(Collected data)
++++++++++++++++++++

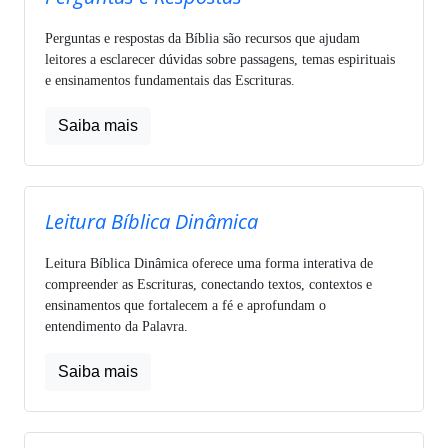
Perguntas e respostas da Bíblia são recursos que ajudam
leitores a esclarecer dúvidas sobre passagens, temas espirituais
e ensinamentos fundamentais das Escrituras.
Saiba mais
Leitura Bíblica Dinâmica
Leitura Bíblica Dinâmica oferece uma forma interativa de
compreender as Escrituras, conectando textos, contextos e
ensinamentos que fortalecem a fé e aprofundam o
entendimento da Palavra.
Saiba mais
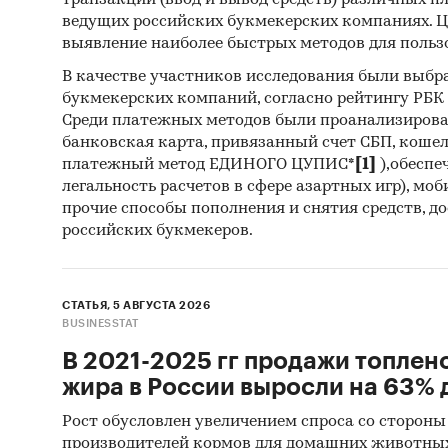
транзакций (ввод и вывод средств) различных п
ведущих российских букмекерских компаниях. Ц
выявление наиболее быстрых методов для польз
В качестве участников исследования были выбр
букмекерских компаний, согласно рейтингу РБК htt
Среди платежных методов были проанализиров
Актуал
банковская карта, привязанный счет СБП, коше
платежный метод ЕДИНОГО ЦУПИС*
[1]
),обеспе
Разведе
легальность расчетов в сфере азартных игр), мо
произво
прочие способы пополнения и снятия средств, д
Террито
российских букмекеров.
благода
пшеницы
хозяйст
СТАТЬЯ, 5 АВГУСТА 2026
BUSINESSTAT
реализа
способс
В 2021-2025 гг продажи топлен
данной 
жира в России выросли на 63% д
для вып
Рост обусловлен увеличением спроса со стороны
свинья 
производителей кормов для домашних животны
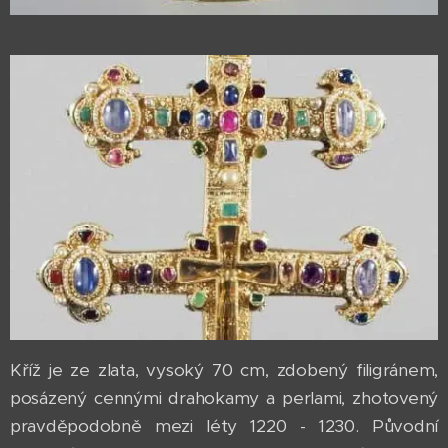
Kříž je ze zlata, vysoký 70 cm, zdobený filigránem,
posázený cennými drahokamy a perlami, zhotovený
pravděpodobně mezi léty 1220 - 1230. Původní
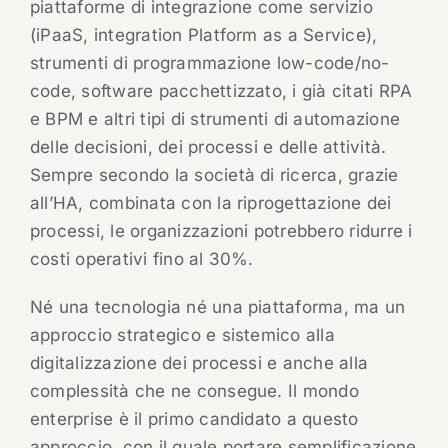
piattaforme di integrazione come servizio
(iPaaS, integration Platform as a Service),
strumenti di programmazione low-code/no-
code, software pacchettizzato, i già citati RPA
e BPM e altri tipi di strumenti di automazione
delle decisioni, dei processi e delle attività.
Sempre secondo la società di ricerca, grazie
all’HA, combinata con la riprogettazione dei
processi, le organizzazioni potrebbero ridurre i
costi operativi fino al 30%.
Né una tecnologia né una piattaforma, ma un
approccio strategico e sistemico alla
digitalizzazione dei processi e anche alla
complessità che ne consegue. Il mondo
enterprise è il primo candidato a questo
approccio, con il quale portare semplificazione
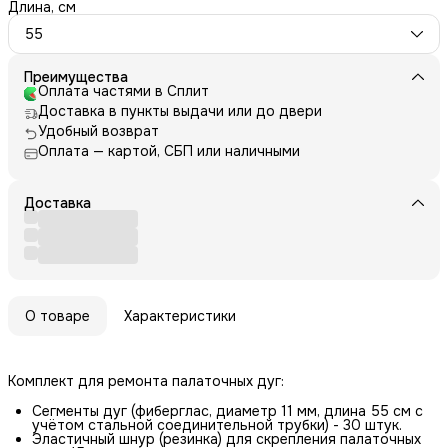
Длина, см
55
Преимущества
Оплата частями в Сплит
Доставка в пункты выдачи или до двери
Удобный возврат
Оплата — картой, СБП или наличными
Доставка
О товаре
Характеристики
Комплект для ремонта палаточных дуг:
Сегменты дуг (фиберглас, диаметр 11 мм, длина 55 см с
учётом стальной соединительной трубки) - 30 штук.
Эластичный шнур (резинка) для скрепления палаточных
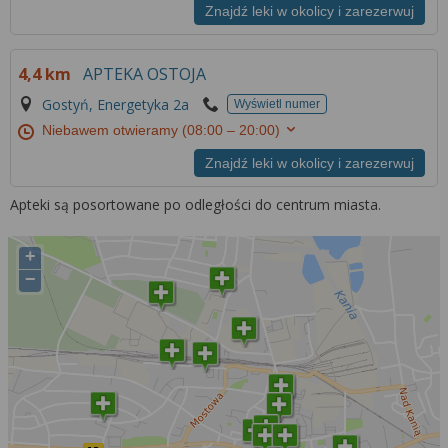
Znajdź leki w okolicy i zarezerwuj
4,4 km
APTEKA OSTOJA
Gostyń, Energetyka 2a
Wyświetl numer
Niebawem otwieramy
(08:00 – 20:00)
Znajdź leki w okolicy i zarezerwuj
Apteki są posortowane po odległości do centrum miasta.
+
−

++++++++++++++++++++

__Problem__
Please report how many lines in the entries above contain the string "Оплата", treating uppercase and lowercase as different. Give only the number.

__Your response__
2